Introduction

Completed

Many organizations today work with big data. The huge volume and variety of data and the speed of data generation necessitates having systems that help you manage and control it. In the past, organizations used relational database-management systems to control data. However, organizations now want the functionality of open-source software combined with the benefits of hosted platforms. Azure HDInsight is the perfect example of this partnership. HDInsight allows you to process big data in many scenarios using historical or real-time data.

The following graphic depicts an overview of how you might use HDInsight. It depicts several data sources, including Internet of Things (IoT) sensors, databases, and several Azure datastores. HDInsight processes data from these locations. It then makes it available in long-term storage for real-time apps and additional analysis.

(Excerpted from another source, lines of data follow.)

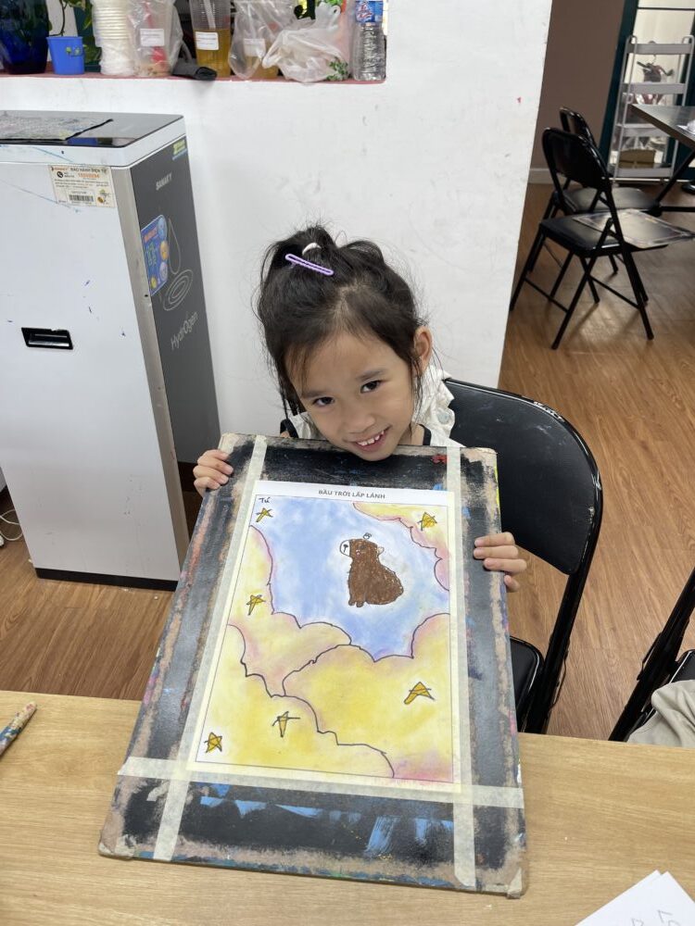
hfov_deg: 54.9
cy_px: 463
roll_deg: -0.1
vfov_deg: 69.4
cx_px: 348
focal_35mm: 25
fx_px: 669
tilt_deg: -34.6
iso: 32
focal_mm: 5.1
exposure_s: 1/114
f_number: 1.6
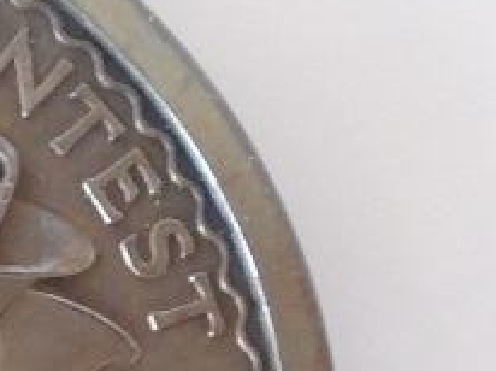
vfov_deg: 11.9
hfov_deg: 14.6
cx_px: -364
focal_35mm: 120
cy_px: 516
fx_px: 1717
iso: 250
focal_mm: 4.6
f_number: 3.2
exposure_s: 1/30
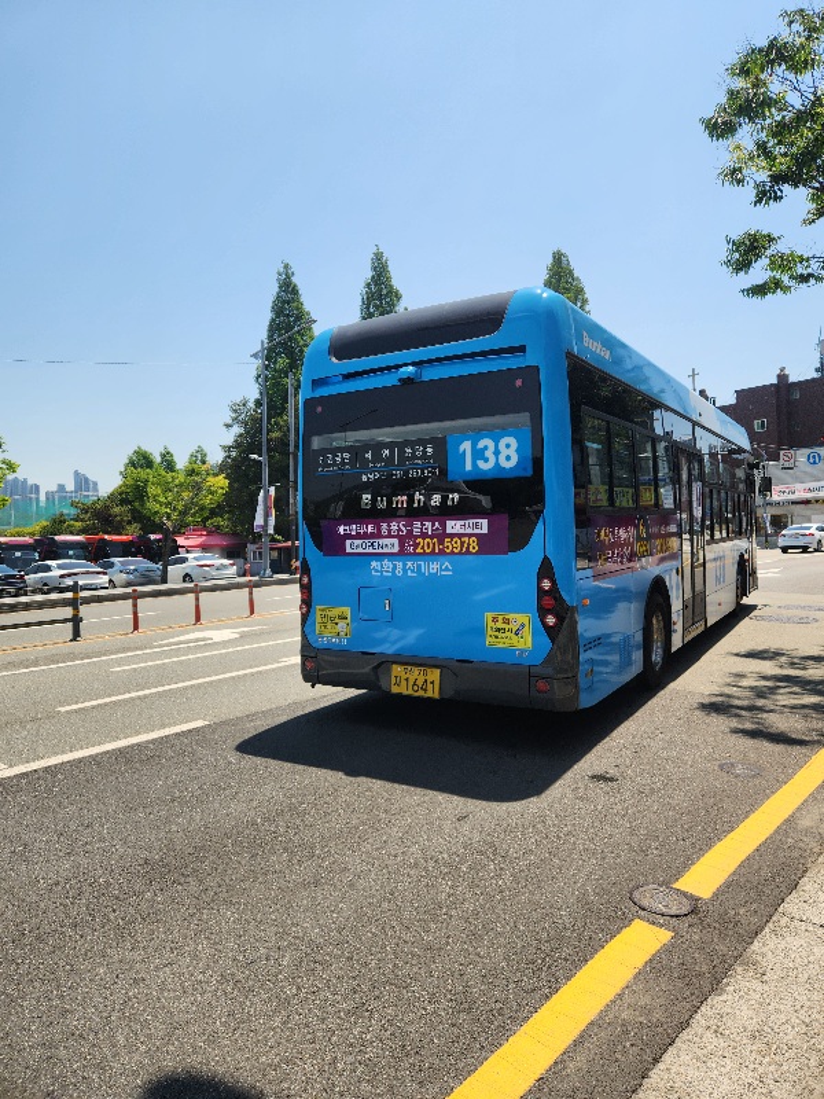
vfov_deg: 73.9
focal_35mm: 23
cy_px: 550
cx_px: 412
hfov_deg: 58.9
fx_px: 730
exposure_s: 1/1667
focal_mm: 5.4
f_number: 1.8
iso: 20
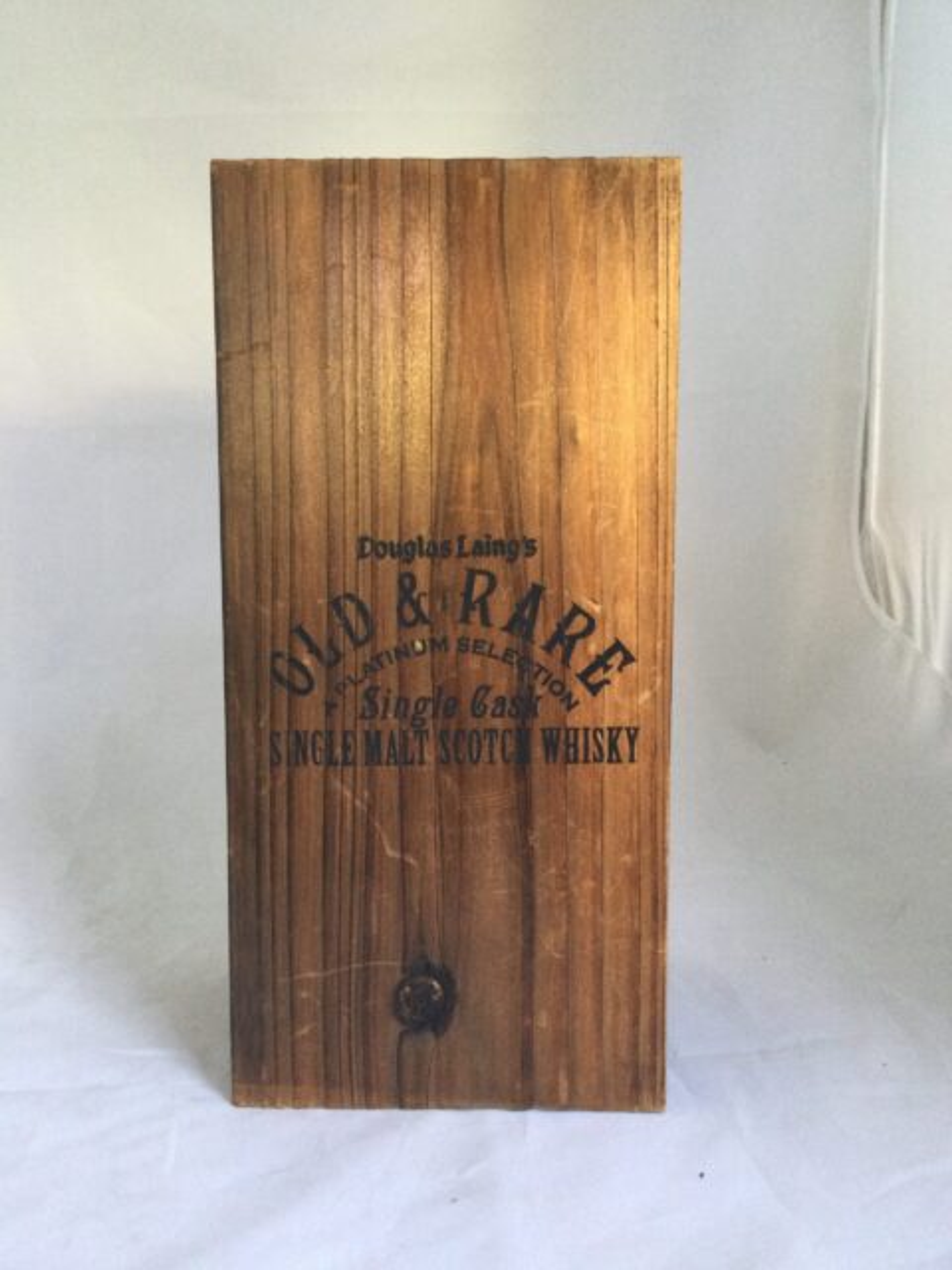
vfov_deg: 58.4
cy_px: 635
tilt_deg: -6.6
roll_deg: +0.7
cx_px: 476
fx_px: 1137
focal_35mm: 31
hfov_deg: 45.4
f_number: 2.4
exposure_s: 1/33
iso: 160
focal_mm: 3.3
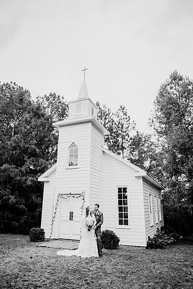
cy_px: 144
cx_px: 96
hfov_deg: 53.1
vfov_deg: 73.7
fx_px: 193
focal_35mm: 24
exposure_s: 1/1000
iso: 125
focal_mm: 24
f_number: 2.2
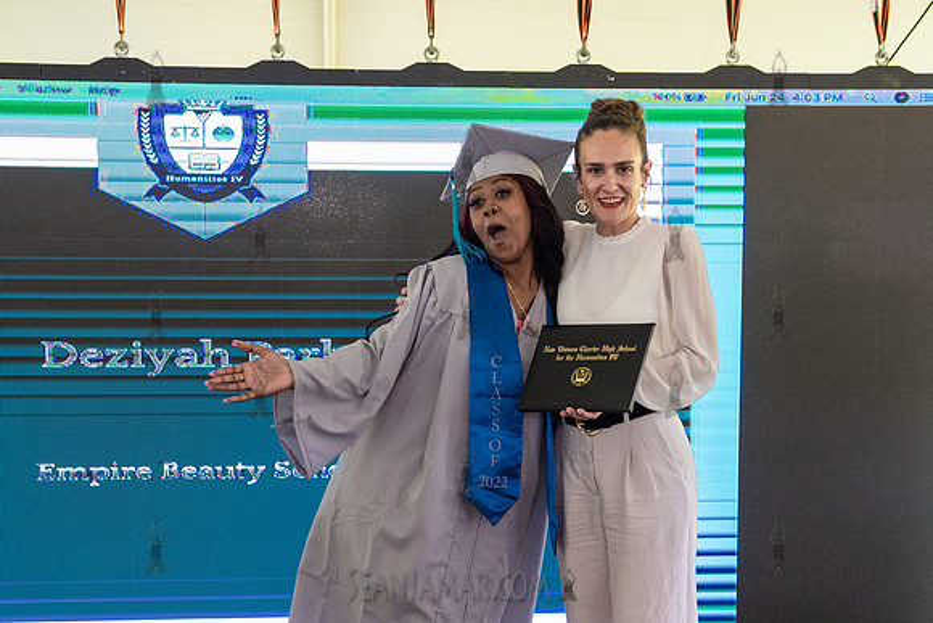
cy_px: 446
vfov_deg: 20.3
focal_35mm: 67
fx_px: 1727
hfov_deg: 30.2
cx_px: 477
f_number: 4
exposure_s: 1/800
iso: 2500
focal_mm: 45
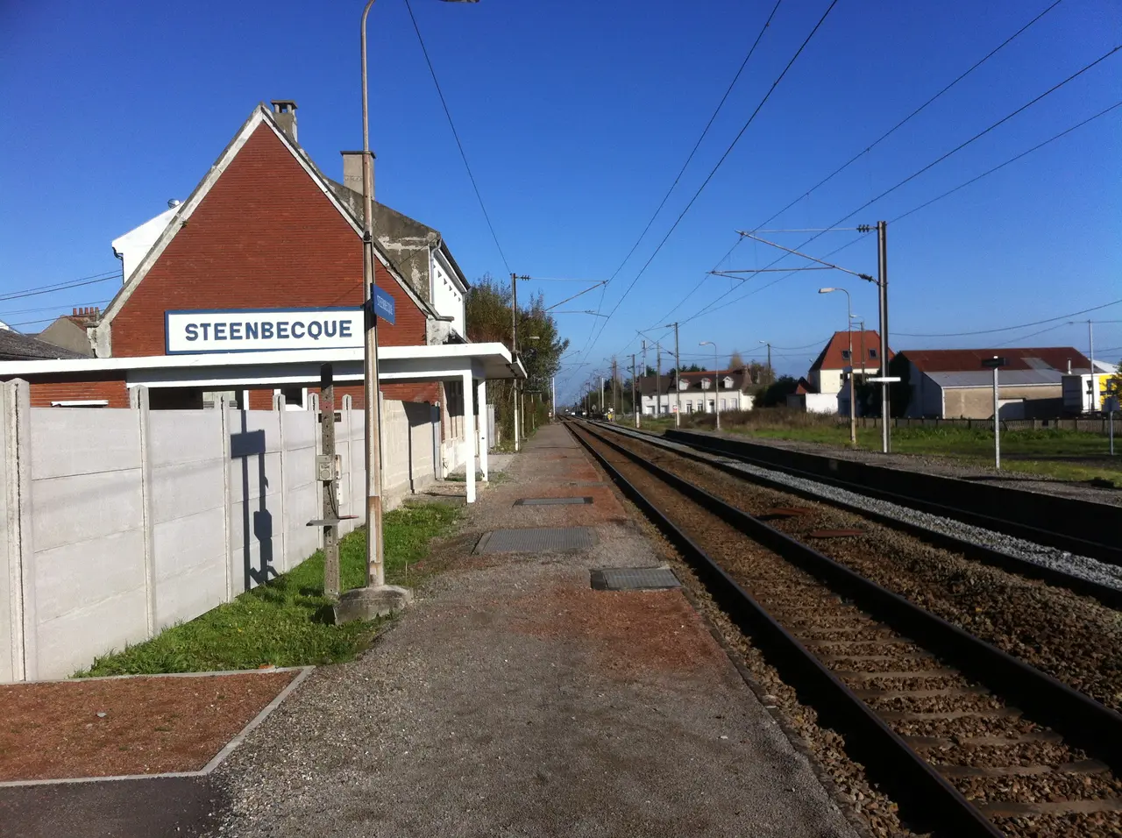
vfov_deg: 40.6
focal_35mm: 35
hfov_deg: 52.7
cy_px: 419
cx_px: 561
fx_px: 1133
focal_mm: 3.85
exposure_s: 1/1885
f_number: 2.8
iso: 80
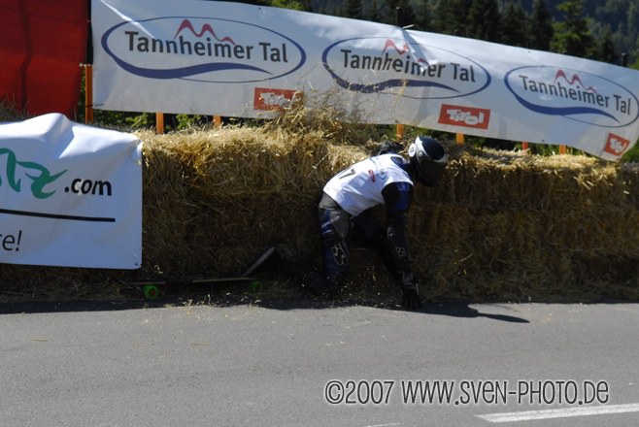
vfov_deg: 16.6
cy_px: 214
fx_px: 1466
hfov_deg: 24.6
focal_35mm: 82
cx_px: 320
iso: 320
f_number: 7.1
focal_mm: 55
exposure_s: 1/800
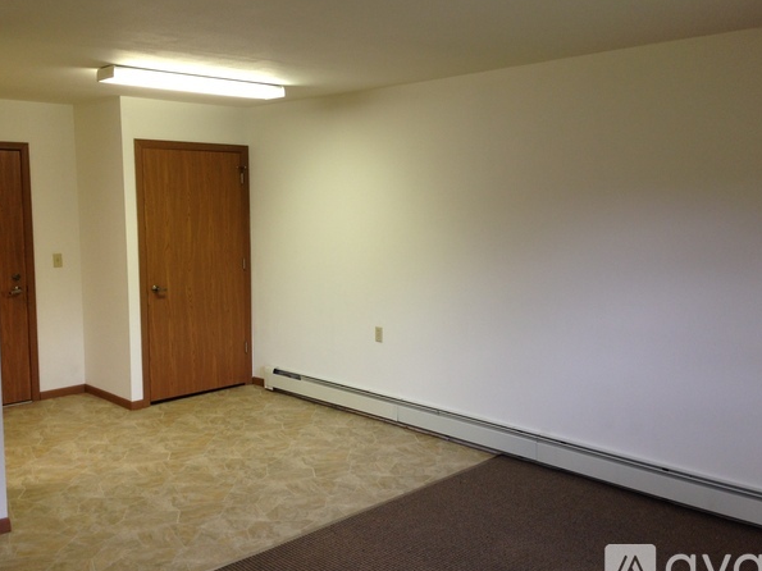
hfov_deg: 50.1
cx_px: 385
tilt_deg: -4.3
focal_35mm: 37
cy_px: 275
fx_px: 814
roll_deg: +0.4
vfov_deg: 38.6
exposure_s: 1/20
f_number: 2.4
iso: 50
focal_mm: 4.12
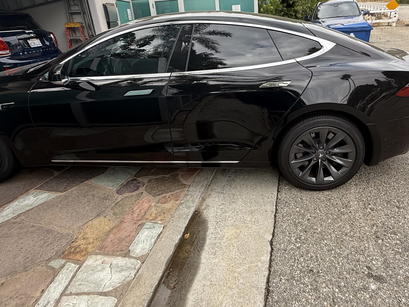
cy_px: 111
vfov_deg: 60.1
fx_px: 260
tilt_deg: -20.0
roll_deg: +3.2
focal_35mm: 22
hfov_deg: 75.9
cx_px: 235
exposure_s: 1/217
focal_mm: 2.22
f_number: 2.2
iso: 50
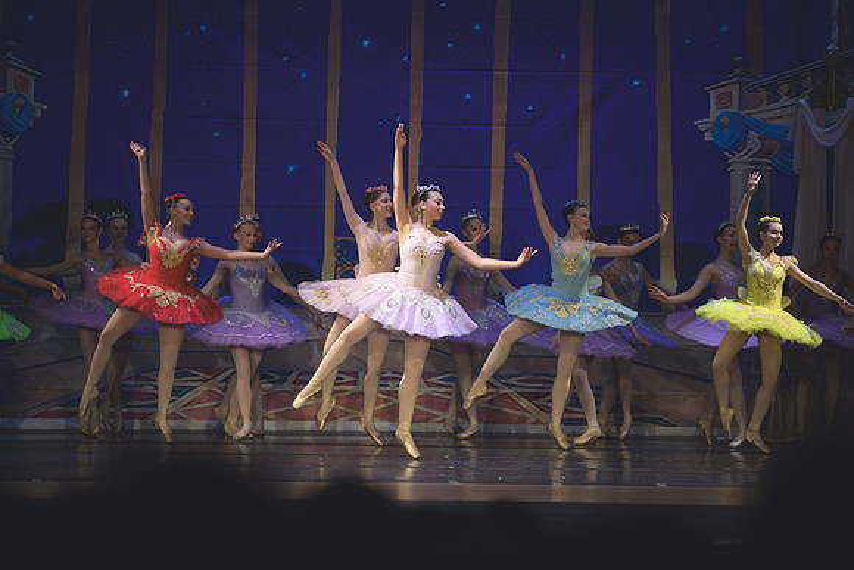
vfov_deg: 7.4
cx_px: 427
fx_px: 4389
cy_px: 285
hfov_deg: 11.1
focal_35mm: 185
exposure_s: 1/320
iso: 250
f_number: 2.8
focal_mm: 185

Diagram of the architecture of HDInsight in a typical organization, depicting several data sources from which it manages big data.

Example scenario

Let's imagine you work for an organization that builds workloads that ingest data for historical reporting and advanced analytics. Perhaps you also have streaming data that requires analysis. In this situation, you might want to consider using HDInsight. It enables ingestion of all data into a single Data Lake location. You can then use it to manage the following workloads:

  • Batch processing
  • Data warehousing
  • Data-science operations
  • Streaming

What will we be doing?

By the end of this module, you'll be able to evaluate whether HDInsight can help your organization process big data. You'll also be able to describe how HDInsight uses popular open-source frameworks that support many data scenarios.

What is the main goal?

The main goal is to determine whether HDInsight is a suitable choice for your big-data processing requirements.